» **Information shown**
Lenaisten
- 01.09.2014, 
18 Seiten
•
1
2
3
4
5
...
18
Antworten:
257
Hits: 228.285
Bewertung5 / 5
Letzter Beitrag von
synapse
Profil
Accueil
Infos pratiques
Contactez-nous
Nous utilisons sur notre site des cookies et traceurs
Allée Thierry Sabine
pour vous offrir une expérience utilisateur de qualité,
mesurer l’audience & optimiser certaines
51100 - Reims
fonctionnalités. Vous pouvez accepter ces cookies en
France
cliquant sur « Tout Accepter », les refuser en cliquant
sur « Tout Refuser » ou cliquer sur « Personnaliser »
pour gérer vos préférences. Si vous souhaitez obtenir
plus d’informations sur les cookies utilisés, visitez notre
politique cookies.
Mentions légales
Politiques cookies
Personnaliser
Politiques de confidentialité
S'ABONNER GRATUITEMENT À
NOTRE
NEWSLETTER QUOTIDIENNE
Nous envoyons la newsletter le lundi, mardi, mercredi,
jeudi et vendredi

==

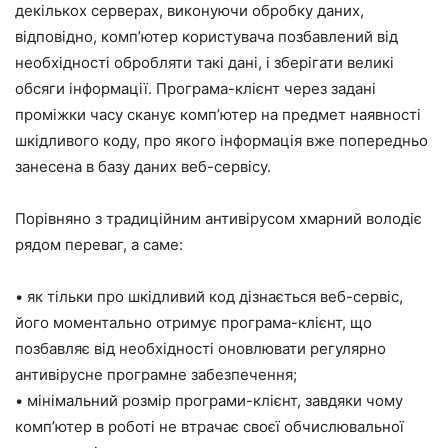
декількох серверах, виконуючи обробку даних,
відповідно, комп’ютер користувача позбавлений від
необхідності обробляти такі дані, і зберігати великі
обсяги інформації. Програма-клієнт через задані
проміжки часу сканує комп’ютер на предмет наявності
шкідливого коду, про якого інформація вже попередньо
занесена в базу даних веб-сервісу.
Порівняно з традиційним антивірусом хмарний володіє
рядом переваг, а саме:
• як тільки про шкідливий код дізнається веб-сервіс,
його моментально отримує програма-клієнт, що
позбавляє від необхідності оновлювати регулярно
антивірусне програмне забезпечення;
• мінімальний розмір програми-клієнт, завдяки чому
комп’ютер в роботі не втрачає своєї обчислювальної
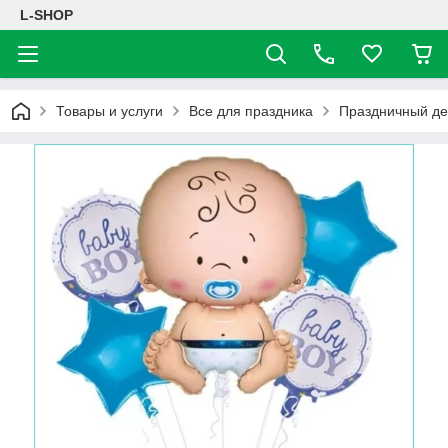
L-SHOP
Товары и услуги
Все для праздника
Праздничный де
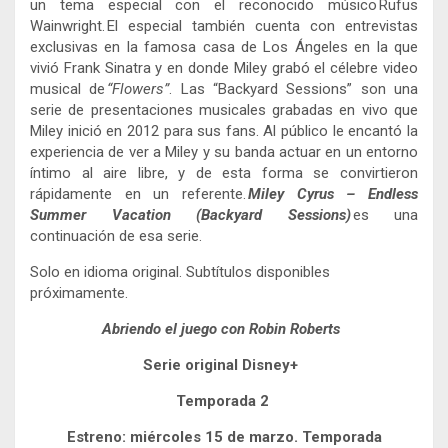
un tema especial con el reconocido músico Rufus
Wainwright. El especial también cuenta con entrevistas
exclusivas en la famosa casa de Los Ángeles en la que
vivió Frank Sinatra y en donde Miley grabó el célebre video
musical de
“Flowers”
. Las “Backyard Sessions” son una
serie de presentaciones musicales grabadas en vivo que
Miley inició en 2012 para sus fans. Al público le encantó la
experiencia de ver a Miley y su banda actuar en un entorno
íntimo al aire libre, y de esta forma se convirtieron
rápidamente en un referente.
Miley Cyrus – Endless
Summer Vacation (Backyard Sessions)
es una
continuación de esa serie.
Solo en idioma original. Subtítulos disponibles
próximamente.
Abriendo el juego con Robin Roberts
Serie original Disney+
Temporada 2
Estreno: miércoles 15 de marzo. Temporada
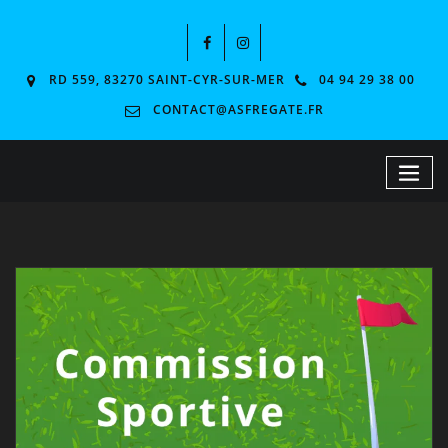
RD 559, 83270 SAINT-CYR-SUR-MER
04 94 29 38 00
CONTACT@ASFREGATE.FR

» **Task**
Return every line of the material that contains the string "Politiques", matching case exactly.

» **Task solution**
Politiques cookies
Politiques de confidentialité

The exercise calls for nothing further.